• EXERCISE: Exact duplicates of the lines from the top of the data through the line containing "- Moved system" are needed, with every picture left out.

:: SUPPLIED INFORMATION

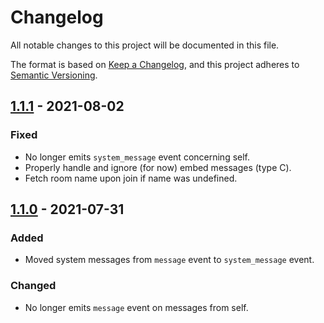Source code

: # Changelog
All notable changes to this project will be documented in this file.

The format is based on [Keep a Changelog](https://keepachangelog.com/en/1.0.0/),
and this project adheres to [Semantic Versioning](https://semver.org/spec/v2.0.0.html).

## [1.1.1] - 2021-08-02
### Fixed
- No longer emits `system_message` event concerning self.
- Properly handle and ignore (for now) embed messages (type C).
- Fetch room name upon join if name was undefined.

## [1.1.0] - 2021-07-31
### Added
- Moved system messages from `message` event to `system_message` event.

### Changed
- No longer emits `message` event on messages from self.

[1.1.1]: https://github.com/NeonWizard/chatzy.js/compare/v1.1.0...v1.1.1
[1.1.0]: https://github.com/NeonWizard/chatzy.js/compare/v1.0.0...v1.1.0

::::

• WRITTEN ANSWER:
Source code

: # Changelog
All notable changes to this project will be documented in this file.

The format is based on [Keep a Changelog](https://keepachangelog.com/en/1.0.0/),
and this project adheres to [Semantic Versioning](https://semver.org/spec/v2.0.0.html).

## [1.1.1] - 2021-08-02
### Fixed
- No longer emits `system_message` event concerning self.
- Properly handle and ignore (for now) embed messages (type C).
- Fetch room name upon join if name was undefined.

## [1.1.0] - 2021-07-31
### Added
- Moved system messages from `message` event to `system_message` event.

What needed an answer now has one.